CD21(-/low) B cells in human blood are memory cells.

作者信息

Thorarinsdottir K, Camponeschi A, Cavallini N, Grimsholm O, Jacobsson L, Gjertsson I, Mårtensson I-L

机构信息

Department of Rheumatology and Inflammation Research, University of Gothenburg.

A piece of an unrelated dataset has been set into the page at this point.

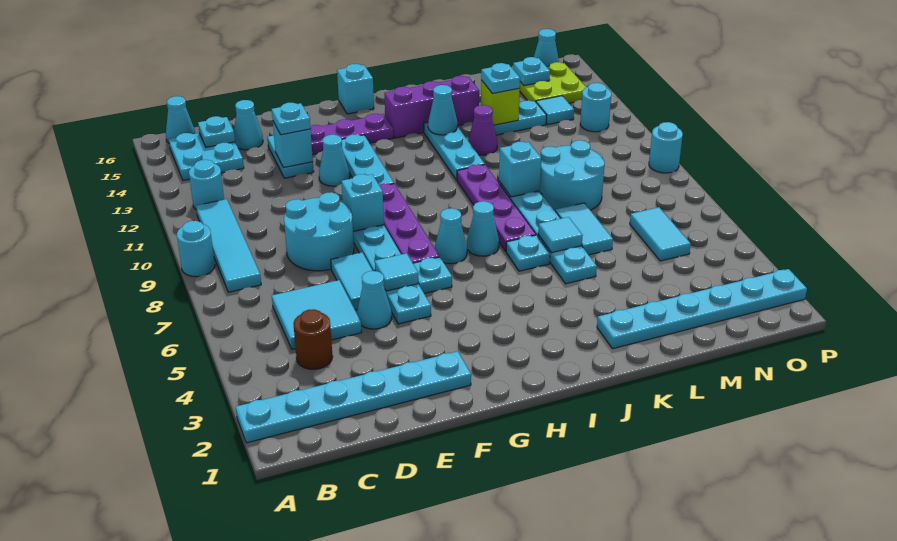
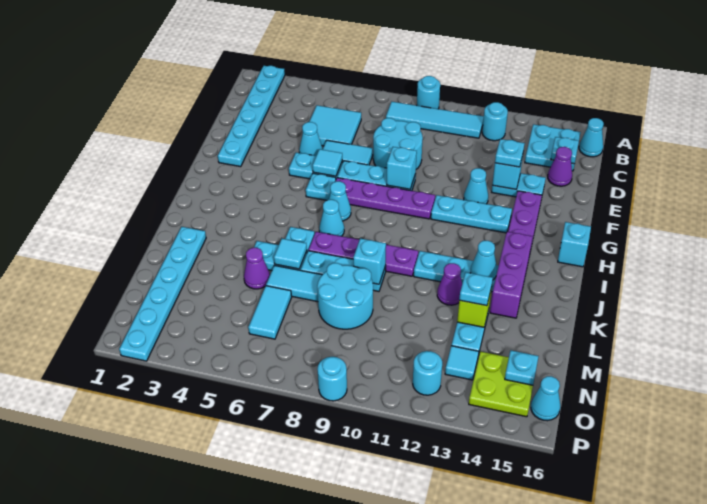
brown 1x1 round brick [293,309,333,369] -> none
cyan 1x1 cone [234,100,263,150] -> purple 1x1 cone [548,147,572,186]
none -> purple 1x1 cone [244,248,270,289]
cyan 1x2 tile [630,207,691,261] -> cyan 1x2 tile turned to [248,286,292,339]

Rheumatology Clinic, the Sahlgrenska University Hospital, Gothenburg, Sweden.

出版信息

Clin Exp Immunol. 2016 Aug;185(2):252-62. doi: 10.1111/cei.12795. Epub 2016 May 13.

DOI:10.1111/cei.12795
PMID:27010233
原文链接:https://pmc.ncbi.nlm.nih.gov/articles/PMC4955005/
Abstract

The complement receptor 2 (CR2, CD21) is part of a complex (CD21/CD19/CD81) acting as a co-receptor to the B cell receptor (BCR). Simultaneous triggering of the BCR and CD21 lowers the threshold for B cell activation. Although CD21 is important, B cells that express low amounts or lack surface CD21 (CD21(-/low) ) are increased in conditions with chronic inflammation, e.g. autoimmune diseases. However, little is known about the CD21(-/low) B cell subset in peripheral blood from healthy donors. Here, we show that CD21(-/low) cells represent approximately 5% of B cells in peripheral blood from adults but are barely detectable in cord blood, after excluding transitional B cells. The CD21(-/low) subset can be divided into CD38(-) 24(+) and CD38(-) 24(low) cells, where most of the CD38(-) 24(+) are CD27(+) immunoglobulin (Ig)M(+) IgD(+) and the CD38(-) 24(low) are switched CD27(-) . Expression levels of additional markers, e.g. CD95 and CD62L, are similar to those on classical memory B cells. In contrast to naive cells, the majority of CD21(-/low) cells lack expression of the ABCB1 transporter. Stimulation with a combination of BCR, Toll-like receptor (TLR)-7/8 and interleukin (IL)-2 induces proliferation and differentiation of the CD21(-/low) B cells comparable to CD21(+) CD27(+) memory B cells. The response excluding BCR agonist is not on par with that of classical memory B cells, although clearly above that of naive B cells. This is ascribed to a weaker response by the CD38(-) 24(low) subset, implying that some memory B cells require not only TLR but also BCR triggering. We conclude that the CD21(-/low) cells in healthy donors are memory B cells.

摘要

补体受体2(CR2,CD21)是作为B细胞受体(BCR)共受体的复合物(CD21/CD19/CD81)的一部分。同时触发BCR和CD21可降低B细胞活化的阈值。尽管CD21很重要,但在慢性炎症状态(如自身免疫性疾病)下,表达少量或缺乏表面CD21(CD21(-/low))的B细胞会增多。然而,关于健康供体外周血中CD21(-/low) B细胞亚群的情况知之甚少。在此,我们表明,排除过渡性B细胞后,CD21(-/low)细胞约占成人外周血B细胞的5%,但在脐血中几乎检测不到。CD21(-/low)亚群可分为CD38(-) 24(+)和CD38(-) 24(low)细胞,其中大多数CD38(-) 24(+)是CD27(+)免疫球蛋白(Ig)M(+) IgD(+),而CD38(-) 24(low)是类别转换的CD27(-)。其他标志物(如CD95和CD62L)的表达水平与经典记忆B细胞上的相似。与幼稚细胞不同,大多数CD21(-/low)细胞缺乏ABCB1转运蛋白的表达。用BCR、Toll样受体(TLR)-7/8和白细胞介素(IL)-2联合刺激可诱导CD21(-/low) B细胞增殖和分化,其程度与CD21(+) CD27(+)记忆B细胞相当。排除BCR激动剂后的反应不如经典记忆B细胞,但明显高于幼稚B细胞。这归因于CD38(-) 24(low)亚群的反应较弱,这意味着一些记忆B细胞不仅需要TLR触发,还需要BCR触发。我们得出结论,健康供体中的CD21(-/low)细胞是记忆B细胞。